* [YOUR GOAL]:
Write out exactly the lines of the entries below, from the first through the line containing "data sets (SRR988072, SRR988073, SRR988074, and", and nothing beyond them.

Collected data:
——————

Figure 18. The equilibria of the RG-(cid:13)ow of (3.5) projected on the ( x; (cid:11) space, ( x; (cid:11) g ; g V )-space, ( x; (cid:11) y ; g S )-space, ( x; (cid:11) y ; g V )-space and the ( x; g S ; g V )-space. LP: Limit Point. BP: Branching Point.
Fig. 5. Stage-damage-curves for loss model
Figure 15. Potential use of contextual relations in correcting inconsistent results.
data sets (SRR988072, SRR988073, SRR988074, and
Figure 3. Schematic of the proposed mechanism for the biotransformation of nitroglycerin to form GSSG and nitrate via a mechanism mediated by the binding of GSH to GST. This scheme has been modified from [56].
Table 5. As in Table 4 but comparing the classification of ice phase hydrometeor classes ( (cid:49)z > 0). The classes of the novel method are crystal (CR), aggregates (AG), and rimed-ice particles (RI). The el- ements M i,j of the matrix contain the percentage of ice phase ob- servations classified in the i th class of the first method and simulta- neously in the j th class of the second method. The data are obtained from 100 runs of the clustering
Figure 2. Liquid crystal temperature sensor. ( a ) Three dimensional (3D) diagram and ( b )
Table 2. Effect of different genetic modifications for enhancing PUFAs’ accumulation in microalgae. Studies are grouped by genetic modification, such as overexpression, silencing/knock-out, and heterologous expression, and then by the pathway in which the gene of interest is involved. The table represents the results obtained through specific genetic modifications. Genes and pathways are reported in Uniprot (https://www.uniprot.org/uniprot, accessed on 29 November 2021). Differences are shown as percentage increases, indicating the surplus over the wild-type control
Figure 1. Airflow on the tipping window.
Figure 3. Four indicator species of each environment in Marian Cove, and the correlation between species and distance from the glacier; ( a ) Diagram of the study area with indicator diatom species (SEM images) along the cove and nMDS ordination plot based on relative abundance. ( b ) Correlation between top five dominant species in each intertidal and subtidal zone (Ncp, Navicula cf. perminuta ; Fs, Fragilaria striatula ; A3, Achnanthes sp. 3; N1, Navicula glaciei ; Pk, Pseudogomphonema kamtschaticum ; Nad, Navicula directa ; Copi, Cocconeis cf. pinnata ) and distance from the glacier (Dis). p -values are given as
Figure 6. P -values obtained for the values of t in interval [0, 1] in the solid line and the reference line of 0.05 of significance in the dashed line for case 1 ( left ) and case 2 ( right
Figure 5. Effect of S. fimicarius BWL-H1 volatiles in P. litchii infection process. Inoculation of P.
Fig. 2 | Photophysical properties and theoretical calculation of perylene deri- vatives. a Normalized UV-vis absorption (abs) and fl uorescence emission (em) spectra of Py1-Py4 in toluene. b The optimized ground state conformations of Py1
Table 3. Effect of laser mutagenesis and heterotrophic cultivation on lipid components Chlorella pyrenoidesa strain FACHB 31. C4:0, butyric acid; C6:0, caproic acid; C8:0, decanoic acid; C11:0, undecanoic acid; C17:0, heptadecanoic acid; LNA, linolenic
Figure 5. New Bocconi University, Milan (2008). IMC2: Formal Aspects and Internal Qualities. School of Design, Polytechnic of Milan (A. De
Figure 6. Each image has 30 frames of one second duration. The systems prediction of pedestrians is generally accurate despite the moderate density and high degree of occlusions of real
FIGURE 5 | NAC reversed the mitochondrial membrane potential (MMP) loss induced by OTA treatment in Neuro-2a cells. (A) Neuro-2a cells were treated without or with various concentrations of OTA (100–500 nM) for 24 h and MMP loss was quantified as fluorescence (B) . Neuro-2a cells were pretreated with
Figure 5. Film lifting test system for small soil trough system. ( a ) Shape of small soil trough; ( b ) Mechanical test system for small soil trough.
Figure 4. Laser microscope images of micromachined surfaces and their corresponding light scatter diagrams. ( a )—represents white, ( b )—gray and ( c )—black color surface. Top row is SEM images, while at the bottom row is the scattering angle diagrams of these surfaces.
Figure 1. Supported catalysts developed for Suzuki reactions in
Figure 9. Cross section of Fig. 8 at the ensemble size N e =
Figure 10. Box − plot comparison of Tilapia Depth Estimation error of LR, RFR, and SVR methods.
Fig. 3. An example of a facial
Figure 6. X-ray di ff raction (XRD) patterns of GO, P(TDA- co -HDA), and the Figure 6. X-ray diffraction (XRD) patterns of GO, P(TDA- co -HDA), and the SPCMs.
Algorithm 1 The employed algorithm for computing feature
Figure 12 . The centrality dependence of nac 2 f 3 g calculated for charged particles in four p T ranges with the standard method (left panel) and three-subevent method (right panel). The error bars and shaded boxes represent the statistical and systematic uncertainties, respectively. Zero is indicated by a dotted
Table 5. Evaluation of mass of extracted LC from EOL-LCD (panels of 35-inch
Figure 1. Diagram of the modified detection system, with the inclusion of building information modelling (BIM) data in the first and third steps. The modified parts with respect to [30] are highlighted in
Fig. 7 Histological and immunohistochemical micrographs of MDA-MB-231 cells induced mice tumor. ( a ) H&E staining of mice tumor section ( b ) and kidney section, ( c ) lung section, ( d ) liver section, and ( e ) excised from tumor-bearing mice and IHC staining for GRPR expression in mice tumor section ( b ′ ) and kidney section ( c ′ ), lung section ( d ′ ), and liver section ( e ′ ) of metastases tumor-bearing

——————

* [TASK ANSWER]:
Figure 18. The equilibria of the RG-(cid:13)ow of (3.5) projected on the ( x; (cid:11) space, ( x; (cid:11) g ; g V )-space, ( x; (cid:11) y ; g S )-space, ( x; (cid:11) y ; g V )-space and the ( x; g S ; g V )-space. LP: Limit Point. BP: Branching Point.
Fig. 5. Stage-damage-curves for loss model
Figure 15. Potential use of contextual relations in correcting inconsistent results.
data sets (SRR988072, SRR988073, SRR988074, and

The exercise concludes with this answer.